Geben Sie für jede der Aussagen 1. bis 3. an, ob sie mit dem Forenauszug zu ISPConfig übereinstimmt, und belegen Sie jede Antwort mit „Ja“ oder „Nein“ sowie den entscheidenden Worten des Forenauszugs als wörtlichem Zitat.
1. Den Suchergebnissen nach tritt der Fehler sehr oft in Verbindung mit ISPConfig auf.
2. Till empfiehlt, die Datei courierimapsubscribed vollständig zu löschen.
3. Tills Beitrag stammt vom 10. Dezember 2010.
:: Vorliegender Text ::
Google war leider nicht sonderlich aussagekräftig was diesen Fehler anbelangt, scheint aber nach den Suchergebnissen etwas zu sein, was sehr oft in Verbindung mit ISPConfig vorkommt.

Würde mich freuen, wenn mir jemand einen Tipp geben könnte.

Danke und viele Grüße,
Roi


----------



## Till (9. Dez. 2010)

Schau mal in die Datei courierimapsubscribed im maildir der Mailbox welche den Fehler erzeugt, wenn dort am anfang eine leerzeile steht, dann entferne mal die leerzeile und schau ob der Fehler immer noch auftritt.


----------



## Roi Danton (9. Dez. 2010)

Zitat von Till:


> Schau mal in die Datei courierimapsubscribed im maildir der Mailbox welche den Fehler erzeugt, wenn dort am anfang eine leerzeile steht, dann entferne mal die leerzeile und schau ob der Fehler immer noch auftritt.


Danke für Deine Antwort.
:::
:: Dateninhalt ::
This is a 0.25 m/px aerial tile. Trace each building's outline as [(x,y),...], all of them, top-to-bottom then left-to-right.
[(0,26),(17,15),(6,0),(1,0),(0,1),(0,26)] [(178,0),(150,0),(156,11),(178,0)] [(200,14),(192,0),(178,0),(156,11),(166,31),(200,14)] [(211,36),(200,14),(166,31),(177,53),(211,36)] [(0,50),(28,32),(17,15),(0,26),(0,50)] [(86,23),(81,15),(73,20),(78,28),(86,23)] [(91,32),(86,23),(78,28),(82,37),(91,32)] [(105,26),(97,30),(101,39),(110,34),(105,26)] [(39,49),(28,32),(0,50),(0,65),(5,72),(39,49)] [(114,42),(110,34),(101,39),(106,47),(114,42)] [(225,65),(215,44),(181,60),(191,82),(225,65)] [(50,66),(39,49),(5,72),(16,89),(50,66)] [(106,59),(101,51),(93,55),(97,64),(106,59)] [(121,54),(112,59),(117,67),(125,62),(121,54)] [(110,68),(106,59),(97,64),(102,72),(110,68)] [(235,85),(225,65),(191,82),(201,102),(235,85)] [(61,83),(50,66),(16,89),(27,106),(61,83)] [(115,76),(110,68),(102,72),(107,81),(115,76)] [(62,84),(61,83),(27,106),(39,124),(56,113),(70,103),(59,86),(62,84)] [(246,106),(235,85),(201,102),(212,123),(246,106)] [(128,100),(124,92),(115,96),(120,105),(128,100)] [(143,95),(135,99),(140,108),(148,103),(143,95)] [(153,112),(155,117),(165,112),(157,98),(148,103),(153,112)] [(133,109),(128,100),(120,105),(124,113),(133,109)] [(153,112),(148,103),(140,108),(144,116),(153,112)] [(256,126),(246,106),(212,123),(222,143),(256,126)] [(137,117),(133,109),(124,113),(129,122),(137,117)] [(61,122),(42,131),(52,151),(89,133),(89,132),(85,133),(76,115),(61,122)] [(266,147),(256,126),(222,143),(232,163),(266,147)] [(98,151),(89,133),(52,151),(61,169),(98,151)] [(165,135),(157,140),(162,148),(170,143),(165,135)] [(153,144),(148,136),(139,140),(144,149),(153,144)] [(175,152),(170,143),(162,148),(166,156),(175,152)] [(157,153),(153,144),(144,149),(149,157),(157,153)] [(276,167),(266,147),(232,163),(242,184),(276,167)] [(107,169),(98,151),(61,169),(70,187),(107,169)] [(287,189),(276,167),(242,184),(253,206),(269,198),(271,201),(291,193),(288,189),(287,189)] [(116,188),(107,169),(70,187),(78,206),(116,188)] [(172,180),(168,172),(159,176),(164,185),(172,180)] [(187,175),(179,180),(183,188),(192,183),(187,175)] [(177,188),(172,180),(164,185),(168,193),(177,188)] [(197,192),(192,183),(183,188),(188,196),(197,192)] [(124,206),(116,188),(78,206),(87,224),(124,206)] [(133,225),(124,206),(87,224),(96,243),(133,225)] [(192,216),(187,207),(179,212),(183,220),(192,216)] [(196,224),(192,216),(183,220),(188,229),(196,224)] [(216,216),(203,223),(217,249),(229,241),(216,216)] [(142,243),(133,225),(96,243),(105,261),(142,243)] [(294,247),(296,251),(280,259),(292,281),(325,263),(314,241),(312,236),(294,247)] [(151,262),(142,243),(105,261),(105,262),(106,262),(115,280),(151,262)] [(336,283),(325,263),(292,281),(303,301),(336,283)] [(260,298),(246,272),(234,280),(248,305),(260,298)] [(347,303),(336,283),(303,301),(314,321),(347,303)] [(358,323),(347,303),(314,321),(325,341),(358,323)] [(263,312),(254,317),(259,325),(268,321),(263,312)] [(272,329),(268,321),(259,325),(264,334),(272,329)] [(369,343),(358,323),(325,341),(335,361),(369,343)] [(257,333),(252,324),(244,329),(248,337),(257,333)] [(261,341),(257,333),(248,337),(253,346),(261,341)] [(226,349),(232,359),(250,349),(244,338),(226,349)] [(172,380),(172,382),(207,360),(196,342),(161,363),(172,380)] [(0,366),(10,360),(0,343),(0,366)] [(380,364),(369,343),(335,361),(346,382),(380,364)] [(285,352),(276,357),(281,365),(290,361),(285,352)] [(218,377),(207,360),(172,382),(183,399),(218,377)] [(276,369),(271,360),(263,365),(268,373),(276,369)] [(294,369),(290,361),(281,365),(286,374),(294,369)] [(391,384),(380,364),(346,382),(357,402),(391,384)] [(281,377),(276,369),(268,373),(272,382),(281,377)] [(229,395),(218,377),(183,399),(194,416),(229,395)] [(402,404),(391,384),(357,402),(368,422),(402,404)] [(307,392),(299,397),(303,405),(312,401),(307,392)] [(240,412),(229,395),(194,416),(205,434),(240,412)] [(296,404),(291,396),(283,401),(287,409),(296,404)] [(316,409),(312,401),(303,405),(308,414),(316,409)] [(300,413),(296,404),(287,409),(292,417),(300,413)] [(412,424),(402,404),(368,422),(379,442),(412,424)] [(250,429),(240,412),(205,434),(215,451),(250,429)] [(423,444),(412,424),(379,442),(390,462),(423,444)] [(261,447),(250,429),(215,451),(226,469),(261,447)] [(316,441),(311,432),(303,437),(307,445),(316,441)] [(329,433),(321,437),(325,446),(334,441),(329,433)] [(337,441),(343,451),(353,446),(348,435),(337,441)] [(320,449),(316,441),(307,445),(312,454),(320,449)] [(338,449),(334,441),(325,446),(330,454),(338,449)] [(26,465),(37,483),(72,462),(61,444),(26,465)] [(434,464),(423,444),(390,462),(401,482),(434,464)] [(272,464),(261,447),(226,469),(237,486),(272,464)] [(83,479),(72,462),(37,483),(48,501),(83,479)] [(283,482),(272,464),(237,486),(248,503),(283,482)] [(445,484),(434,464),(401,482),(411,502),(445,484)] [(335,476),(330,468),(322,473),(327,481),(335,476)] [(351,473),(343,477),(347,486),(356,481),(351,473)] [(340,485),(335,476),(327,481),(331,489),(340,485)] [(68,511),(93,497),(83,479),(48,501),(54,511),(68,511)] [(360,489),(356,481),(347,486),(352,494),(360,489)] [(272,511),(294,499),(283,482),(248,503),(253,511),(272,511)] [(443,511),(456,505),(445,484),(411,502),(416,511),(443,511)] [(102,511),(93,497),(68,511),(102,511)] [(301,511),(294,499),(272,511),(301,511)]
:::
Antwort:
1. Ja – „scheint aber nach den Suchergebnissen etwas zu sein, was sehr oft in Verbindung mit ISPConfig vorkommt“
2. Nein – „dann entferne mal die leerzeile und schau ob der Fehler immer noch auftritt“
3. Nein – „Till (9. Dez. 2010)“